How To Use This Site




How To Use This Site


This blog was updated on a daily basis for about two years, with those daily entries ceasing on December 31, 2013. The blog is still active, however, and we hope that people stopping in, who find something lacking, will add to the daily entries.

The blog still receives new posts as well, but now it receives them on items of Wyoming history. That has always been a feature of the blog, but Wyoming's history is rich and there are many items that are not fully covered here, if covered at all. Over time, we hope to remedy that.

You can obtain an entire month's listings by hitting on the appropriate month below, or an individual day by hitting on that calendar date.
Use 2013 for the search date, as that's the day regular dates were established and fixed.

Alternatively, the months are listed immediately below, with the individual days appearing backwards (oldest first).

We hope you enjoy this site.

Thursday, August 8, 2013

August 8

International Cat Day

Lex Anteinternet:  Eee gads, I almost missed it.


It's International Cat Day.  August 8.

1854   Smith and Wesson patented a pattern of metallic cartridge.

1902  The first Weston County "Old Timers' Day" held. Attribution:  Wyoming State Historical Society.

1916   The Cheyenne State Leader for August 8, 1916. The mysterious disappearance of Private Dilley 


Guardsman Pvt. Dilley mysteriously disappeared.

1919  August 8, 1919. Making Cheyenne.
The 1919 transcontinental Motor Transport Convoy entered Wyoming on this day in 1919.

The convoy east of Cheyenne.
Governor Carey was on the road as well, meeting the convoy at Hillsdale, a small Wyoming town that is now a shadow of its former self.  From there they proceeded on to Cheyenne, where Ft. D. A. Russell somewhat ironically provided a cavalry escort through Cheyenne and onto the post.

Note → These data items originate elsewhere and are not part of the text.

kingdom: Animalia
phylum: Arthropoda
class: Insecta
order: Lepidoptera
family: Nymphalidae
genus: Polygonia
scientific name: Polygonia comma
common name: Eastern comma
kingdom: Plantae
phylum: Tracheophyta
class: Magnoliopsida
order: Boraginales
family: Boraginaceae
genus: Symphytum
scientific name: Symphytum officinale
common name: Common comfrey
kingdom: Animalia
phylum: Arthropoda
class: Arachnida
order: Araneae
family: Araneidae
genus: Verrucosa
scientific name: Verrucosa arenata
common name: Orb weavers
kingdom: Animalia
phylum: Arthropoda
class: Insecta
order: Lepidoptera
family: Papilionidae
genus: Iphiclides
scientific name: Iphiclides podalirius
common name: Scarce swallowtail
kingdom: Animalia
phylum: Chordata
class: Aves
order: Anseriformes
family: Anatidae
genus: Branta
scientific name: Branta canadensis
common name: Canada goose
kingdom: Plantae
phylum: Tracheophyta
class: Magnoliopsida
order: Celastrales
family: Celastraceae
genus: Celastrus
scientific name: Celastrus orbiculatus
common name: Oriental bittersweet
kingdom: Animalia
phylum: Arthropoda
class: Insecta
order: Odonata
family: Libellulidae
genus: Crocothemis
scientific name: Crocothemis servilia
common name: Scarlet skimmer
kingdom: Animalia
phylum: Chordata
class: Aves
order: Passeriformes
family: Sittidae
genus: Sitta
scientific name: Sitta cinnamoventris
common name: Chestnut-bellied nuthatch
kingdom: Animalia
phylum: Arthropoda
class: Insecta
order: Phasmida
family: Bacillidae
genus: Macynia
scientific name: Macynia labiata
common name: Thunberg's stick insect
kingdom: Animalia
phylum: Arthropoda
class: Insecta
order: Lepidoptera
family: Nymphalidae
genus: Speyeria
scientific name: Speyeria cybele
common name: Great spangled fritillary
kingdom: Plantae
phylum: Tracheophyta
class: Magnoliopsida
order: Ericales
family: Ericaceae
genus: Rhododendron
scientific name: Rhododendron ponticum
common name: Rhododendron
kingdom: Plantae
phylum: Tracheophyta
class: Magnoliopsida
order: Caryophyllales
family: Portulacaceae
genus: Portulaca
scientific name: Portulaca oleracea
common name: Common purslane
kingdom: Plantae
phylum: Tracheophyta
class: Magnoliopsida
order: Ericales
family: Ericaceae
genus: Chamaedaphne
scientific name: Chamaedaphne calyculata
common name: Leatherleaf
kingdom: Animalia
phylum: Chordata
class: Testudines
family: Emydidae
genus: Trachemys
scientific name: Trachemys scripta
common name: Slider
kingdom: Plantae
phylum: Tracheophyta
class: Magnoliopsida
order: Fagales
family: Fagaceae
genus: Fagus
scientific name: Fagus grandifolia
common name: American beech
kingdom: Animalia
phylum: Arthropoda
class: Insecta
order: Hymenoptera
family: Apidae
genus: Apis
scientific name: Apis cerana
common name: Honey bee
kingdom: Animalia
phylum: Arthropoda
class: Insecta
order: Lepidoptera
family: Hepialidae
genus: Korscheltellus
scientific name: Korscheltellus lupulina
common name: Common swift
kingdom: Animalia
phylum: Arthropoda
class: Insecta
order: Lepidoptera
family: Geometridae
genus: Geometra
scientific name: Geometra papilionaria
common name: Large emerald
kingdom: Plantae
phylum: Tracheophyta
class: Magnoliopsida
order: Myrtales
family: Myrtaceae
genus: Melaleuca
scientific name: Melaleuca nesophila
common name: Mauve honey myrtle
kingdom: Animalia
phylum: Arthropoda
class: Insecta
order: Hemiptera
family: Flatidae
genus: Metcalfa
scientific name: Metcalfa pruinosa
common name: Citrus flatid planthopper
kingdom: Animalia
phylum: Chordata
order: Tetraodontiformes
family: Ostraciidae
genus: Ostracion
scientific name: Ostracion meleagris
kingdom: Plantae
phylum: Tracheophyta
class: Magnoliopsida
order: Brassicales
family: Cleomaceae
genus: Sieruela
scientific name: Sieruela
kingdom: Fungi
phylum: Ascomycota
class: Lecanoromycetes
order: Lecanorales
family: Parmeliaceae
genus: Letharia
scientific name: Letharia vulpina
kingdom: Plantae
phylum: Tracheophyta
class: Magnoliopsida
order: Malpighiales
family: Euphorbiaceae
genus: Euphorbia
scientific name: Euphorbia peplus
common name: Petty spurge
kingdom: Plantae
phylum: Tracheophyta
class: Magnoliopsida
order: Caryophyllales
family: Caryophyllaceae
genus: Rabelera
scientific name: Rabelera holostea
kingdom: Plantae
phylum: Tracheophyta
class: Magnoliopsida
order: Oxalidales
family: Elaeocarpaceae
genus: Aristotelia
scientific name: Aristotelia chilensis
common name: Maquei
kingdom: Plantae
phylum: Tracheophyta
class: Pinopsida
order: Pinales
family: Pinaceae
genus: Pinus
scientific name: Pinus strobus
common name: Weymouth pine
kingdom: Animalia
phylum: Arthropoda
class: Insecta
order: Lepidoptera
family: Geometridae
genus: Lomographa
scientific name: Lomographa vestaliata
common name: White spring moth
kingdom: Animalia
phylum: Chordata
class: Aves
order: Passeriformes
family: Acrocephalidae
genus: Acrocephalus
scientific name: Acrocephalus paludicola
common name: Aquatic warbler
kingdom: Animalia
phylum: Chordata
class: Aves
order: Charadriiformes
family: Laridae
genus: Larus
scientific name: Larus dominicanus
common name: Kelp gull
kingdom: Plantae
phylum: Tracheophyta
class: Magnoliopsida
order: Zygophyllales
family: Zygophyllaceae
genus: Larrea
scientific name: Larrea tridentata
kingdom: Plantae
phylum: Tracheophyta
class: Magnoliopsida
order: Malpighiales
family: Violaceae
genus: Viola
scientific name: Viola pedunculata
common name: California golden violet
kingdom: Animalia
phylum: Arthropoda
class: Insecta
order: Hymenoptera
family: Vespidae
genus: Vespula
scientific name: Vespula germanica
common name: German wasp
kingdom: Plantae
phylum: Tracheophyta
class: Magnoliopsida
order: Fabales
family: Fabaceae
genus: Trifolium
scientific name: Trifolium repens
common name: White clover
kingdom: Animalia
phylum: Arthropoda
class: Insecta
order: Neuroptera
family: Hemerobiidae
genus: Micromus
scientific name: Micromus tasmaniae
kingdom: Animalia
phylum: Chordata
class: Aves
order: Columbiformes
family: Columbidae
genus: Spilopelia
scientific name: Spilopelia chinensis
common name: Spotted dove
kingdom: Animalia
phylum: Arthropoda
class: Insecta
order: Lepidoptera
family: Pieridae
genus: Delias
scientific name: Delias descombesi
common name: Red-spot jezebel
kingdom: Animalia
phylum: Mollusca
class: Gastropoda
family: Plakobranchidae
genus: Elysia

They were treated to a rodeo at Frontier Park and the town's businesses closed at 4:00 p.m. for the festivities.

Elsewhere, the Third Afghan War came to an end when the warring parties signed the Ango-Afghan Treaty of 1919. The war had been short and fought for limited purposes. The result was the establishment of the current Afghan border and the end of British subsidies to Afghanistan.

In the wreck of the Austrian Empire, the First Hungarian Republic dissolved.  As confusing as the names may be, it was replaced by the Hungarian Republic, a more conservative government.

1929  Major Doyen P. Wardwell of Casper, a World War One veteran of the Lafayette Escadrille and a pioneer Wyoming aviator, dies in an airplane crash.  The Wardwell Addition to the City of Casper would be named after him, and the Casper Municipal Airport was renamed for him. That airport later formed some of the city streets for Bar Nunn Wyoming.

1936  Ernest Hemingway visited Laramie.  Hemingway visited Wyoming and the Rocky Mountain fairly frequently. Attribution:  Wyoming State Historical Society.

1944 Wyoming has its smallest lamb crop in eight year.  This was likely due to sheep requirements during World War Two, which would have reduced the number of ewes.  Attribution: Wyoming State Historical Society.

1989  Robert Arthur Harris, the first Wyomingite to become a Major League baseball player, died in North Platte Nebraska.  He was born in Gillette in 1915.

1991  The keel was laid down for SSBN 742, the USS Wyoming.